Once again, there is a standard example for this. Hemophilia is a blood disorder in which the blood does not clot well. A person with hemophilia can lose a lot of blood and even die from a small cut, because his or her blood doesn’t clot well. It turns out that this disease is governed by a single gene, which is located on the X chromosome. The recessive allele leads to a gene that cannot produce an important protein in blood clotting. The dominant allele leads to a gene that does produce the protein.
So…according to the general story in a freshman biology book, women are significantly less likely to be hemophiliacs than men. After all, they must receive TWO recessive alleles in order to be unable to make the necessary protein, while a man needs to get only one. Indeed, consider the case where a man without hemophilia marries a woman with hemophilia. Both of the woman’s X chromosomes carry the recessive allele. The man’s single X chromosome, however, carries the dominant allele. All daughters from this marriage will get an X chromosome from the father and an X chromosome from the mother. Since the father’s X chromosome carries the dominant allele, the daughters will never have hemophilia. However, the sons get only one X chromosome, and it MUST come from the mother. The father MUST give them the Y chromosome in order for them to be male. Thus, all the sons will be hemophiliacs, because they will all have the recessive allele on their only X chromosome.
That’s the setup.
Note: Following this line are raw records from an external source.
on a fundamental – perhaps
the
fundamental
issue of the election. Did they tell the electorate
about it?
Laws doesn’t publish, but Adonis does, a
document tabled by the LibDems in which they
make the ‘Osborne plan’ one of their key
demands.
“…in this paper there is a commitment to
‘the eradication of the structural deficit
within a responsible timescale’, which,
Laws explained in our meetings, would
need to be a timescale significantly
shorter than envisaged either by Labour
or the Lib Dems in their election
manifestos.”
If a woman has one dominant X allele and one recessive X allele, she will always express the dominant trait.
But wait one darn minute. A woman always has one X chromosome inactivated! Consider the daughters mentioned above. They each have one X chromosome with the dominant allele and one with the recessive allele. What happens if the X chromosome with the dominant allele is inactivated? Doesn’t that mean the only active allele will be the recessive one? Doesn’t that mean that unlike the standard biology book tells me, a marriage between a hemophiliac woman and a non-hemophiliac man can, indeed, produce a hemophiliac daughter?
My sister-in-law provided the missing piece of the puzzle that allows me to understand why X-inactivation does not contradict the story given in every biology textbook. The key questions are, “When does X-inactivation occur, and how does it occur?”
According to my sister-in-law, X-inactivation occurs 16 days after fertilization. At that point, the embryo is composed of about 500 to 1,000 cells. When X-inactivation occurs, it is random on a PER CELL basis. So about half of the cells will inactivate one of the X chromosomes, while the other half of the cells will inactivate the other X chromosome. At that point, then, the embryo is composed of cells that have two different active genomes. In roughly half the cells, the mother’s X chromosome is active, and in the other half of the cells, the father’s X chromosome is active.
Those cells begin reproducing and spreading their specific active genome. So roughly speaking, from day 16 on, the daughter will be “half-n-half.” As a result, half her cells will be able to produce the protein needed for blood clotting. Since not much of that protein is needed for good blood clotting, the half that can make the protein will produce sufficient amounts.
She tells me that this is why tortoiseshell cats look the way they do. The fur color of orange or black is based on a gene that resides on the X chromosome. So male cats in many breeds are generally all shades of orange or all shades of black, because they can have only one of the alleles. However, a female can have both alleles, and since half of her cells have one turned off and the other half have the other turned off, she will usually have spots of orange fur and spots of black fur.
The more I learn about genetics, the more I stand in awe of its Designer!